Tuesday, February 23, 2010

Fantastic Animation

Back when I was a college student in the seventies, I went to see a showing of an animated film from France, actually a French-Czechoslovakian production, called Fantastic Planet.  

 Being a cartoon, or anime as they call them nowadays (although arguably that term ought to be reserved for Japanese animation), it was not all that big a deal to dub English voices onto it, that's one of the advantages of animation as opposed to live action.  Not that you can't dub live action movies and video, but then it's painfully apparent that it's been dubbed, and film purists find that unacceptable, whereas animated movies are by their very nature dubbed, so it doesn't matter all that much.

Anyway, Fantastic Planet, or as it was originally known as, La Planète Sauvage (meaning, The Savage Planet), was a trippy little film that fit right in with the seventies, which still retained much of the spirit of the psychedelic sixties.  The film was originally released in 1973, directed by René Laloux, and it won a special award at the Cannes Film Festival that year.  It was released in the US by Roger Corman's film company, New World.  

Here's the link for the Internet Movie Database page for Fantastic Planet, there isn't a whole lot of information about it, but on the linked "trivia" page one item reads, "Said to be based on the Soviet Occupation of the Czech Republic."  I find that interesting, but a bit of a stretch.  No mention is made of this, apart from a vague comment about the Cold War, on the Wikipedia entry for Fantastic Planet.

◇ ◇ ◇

• _Task objective_
Set down, word for word, the stretch of the blog post on Fantastic Planet from "Here's the link" through "for Fantastic Planet.". The records that follow have nothing to do with the text and stand as separate material.

◇ ◇ ◇

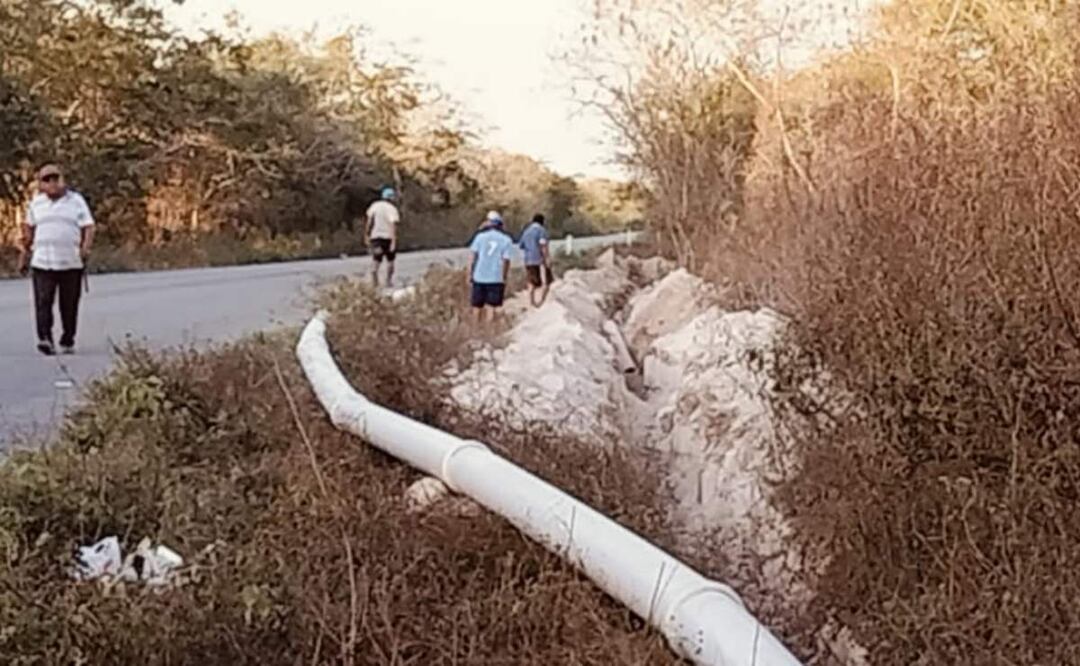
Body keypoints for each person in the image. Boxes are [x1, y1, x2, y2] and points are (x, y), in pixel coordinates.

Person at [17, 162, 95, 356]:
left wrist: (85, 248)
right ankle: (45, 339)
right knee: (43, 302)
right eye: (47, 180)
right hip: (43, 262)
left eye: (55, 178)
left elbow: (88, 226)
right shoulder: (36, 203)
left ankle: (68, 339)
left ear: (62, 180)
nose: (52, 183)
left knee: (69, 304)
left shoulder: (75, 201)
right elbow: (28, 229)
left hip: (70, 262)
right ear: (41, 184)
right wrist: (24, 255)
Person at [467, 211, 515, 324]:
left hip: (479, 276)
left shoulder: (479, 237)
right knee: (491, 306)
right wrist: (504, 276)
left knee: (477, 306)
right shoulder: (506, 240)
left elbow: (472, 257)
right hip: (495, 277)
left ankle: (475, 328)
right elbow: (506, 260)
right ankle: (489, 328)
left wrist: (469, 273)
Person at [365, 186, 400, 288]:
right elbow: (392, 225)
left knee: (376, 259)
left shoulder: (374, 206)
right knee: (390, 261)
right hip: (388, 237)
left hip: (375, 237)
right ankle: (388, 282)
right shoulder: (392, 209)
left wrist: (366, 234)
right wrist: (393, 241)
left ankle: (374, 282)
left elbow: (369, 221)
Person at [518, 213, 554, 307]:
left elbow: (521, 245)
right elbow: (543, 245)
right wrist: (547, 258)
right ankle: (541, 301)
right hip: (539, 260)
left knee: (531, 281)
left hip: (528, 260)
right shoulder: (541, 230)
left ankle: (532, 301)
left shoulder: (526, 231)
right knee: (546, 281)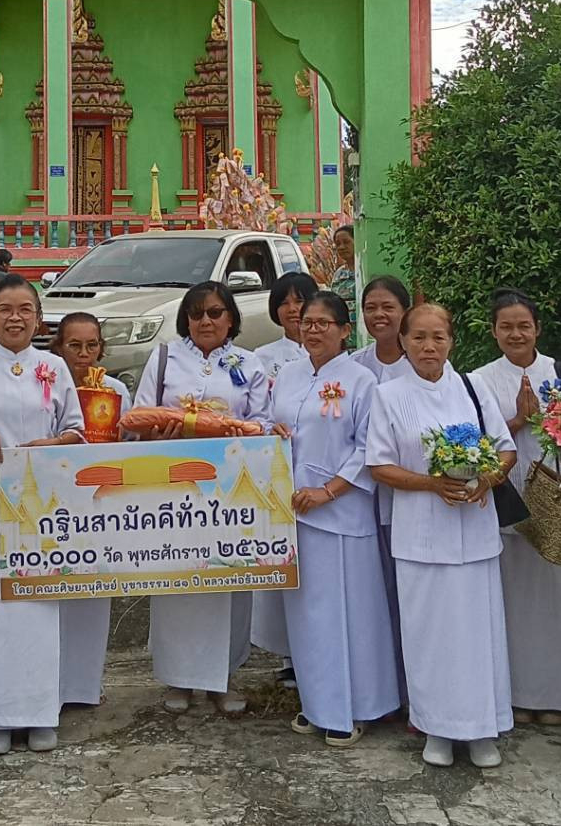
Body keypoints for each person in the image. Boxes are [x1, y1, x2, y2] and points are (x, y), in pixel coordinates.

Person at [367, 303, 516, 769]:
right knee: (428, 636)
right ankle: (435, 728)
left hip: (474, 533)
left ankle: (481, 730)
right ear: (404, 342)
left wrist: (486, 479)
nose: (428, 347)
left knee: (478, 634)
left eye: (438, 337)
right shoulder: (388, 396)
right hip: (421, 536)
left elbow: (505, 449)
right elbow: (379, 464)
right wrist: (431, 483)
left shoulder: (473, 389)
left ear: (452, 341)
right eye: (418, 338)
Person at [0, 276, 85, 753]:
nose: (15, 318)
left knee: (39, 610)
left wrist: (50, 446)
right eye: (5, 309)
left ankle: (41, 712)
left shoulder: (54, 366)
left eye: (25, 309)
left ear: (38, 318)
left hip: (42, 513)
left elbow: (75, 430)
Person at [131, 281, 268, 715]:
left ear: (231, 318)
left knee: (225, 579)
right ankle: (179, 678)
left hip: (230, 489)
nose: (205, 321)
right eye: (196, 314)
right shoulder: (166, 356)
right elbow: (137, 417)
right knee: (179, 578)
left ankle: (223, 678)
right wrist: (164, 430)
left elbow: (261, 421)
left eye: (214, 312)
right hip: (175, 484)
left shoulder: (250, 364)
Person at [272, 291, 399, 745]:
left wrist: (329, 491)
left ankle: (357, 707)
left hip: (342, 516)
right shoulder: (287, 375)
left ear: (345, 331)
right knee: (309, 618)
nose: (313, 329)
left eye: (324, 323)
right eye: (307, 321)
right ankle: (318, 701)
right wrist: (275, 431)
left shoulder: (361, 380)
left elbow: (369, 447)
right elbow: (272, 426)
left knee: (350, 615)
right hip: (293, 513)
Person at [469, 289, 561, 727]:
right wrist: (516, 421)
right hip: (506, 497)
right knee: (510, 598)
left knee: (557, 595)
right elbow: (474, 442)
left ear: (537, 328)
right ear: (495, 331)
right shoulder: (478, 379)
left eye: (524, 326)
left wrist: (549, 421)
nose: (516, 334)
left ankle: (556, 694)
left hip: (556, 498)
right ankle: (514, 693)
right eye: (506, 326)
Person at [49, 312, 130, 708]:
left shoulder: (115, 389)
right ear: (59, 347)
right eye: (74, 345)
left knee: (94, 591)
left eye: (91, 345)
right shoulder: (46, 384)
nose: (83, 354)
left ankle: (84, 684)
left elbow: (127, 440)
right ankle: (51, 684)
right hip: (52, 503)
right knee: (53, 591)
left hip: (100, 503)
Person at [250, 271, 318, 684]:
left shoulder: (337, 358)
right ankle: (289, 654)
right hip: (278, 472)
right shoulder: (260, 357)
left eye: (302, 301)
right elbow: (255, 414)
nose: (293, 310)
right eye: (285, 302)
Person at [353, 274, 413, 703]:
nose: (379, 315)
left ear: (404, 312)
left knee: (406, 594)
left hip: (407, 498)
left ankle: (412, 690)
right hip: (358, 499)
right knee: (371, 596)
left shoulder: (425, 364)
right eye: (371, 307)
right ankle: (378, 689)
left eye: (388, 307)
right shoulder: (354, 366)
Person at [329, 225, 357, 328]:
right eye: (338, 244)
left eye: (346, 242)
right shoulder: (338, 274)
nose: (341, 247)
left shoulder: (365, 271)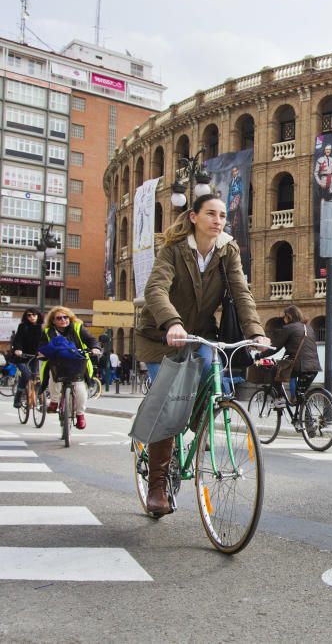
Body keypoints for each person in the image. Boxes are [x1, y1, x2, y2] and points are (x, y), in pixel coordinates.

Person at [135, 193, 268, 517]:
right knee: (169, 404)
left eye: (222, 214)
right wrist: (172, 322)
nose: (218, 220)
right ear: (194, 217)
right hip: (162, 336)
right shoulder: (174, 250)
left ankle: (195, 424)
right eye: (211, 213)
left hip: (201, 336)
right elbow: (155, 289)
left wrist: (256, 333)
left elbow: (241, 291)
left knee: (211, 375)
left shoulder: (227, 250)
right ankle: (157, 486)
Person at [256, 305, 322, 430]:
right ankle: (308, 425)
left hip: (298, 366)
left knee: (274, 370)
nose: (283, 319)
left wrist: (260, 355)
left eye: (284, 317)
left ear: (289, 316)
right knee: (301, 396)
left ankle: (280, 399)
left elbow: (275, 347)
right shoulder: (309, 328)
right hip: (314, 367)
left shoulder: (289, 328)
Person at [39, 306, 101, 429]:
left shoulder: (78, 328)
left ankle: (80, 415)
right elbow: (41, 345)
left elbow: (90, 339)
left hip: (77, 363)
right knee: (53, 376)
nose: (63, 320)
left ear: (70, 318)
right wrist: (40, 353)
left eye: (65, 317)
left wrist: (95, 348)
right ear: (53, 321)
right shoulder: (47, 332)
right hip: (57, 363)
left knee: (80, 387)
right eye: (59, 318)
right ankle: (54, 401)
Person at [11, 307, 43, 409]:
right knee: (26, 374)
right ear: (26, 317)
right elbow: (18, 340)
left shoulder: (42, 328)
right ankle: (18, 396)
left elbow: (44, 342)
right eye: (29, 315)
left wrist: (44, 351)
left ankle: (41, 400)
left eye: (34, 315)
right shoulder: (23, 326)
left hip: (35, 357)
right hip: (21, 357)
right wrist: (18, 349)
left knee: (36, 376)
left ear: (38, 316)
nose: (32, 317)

◇ ◇ ◇

• _Response_
Here's the link for the Internet Movie Database page for Fantastic Planet, there isn't a whole lot of information about it, but on the linked "trivia" page one item reads, "Said to be based on the Soviet Occupation of the Czech Republic."  I find that interesting, but a bit of a stretch.  No mention is made of this, apart from a vague comment about the Cold War, on the Wikipedia entry for Fantastic Planet.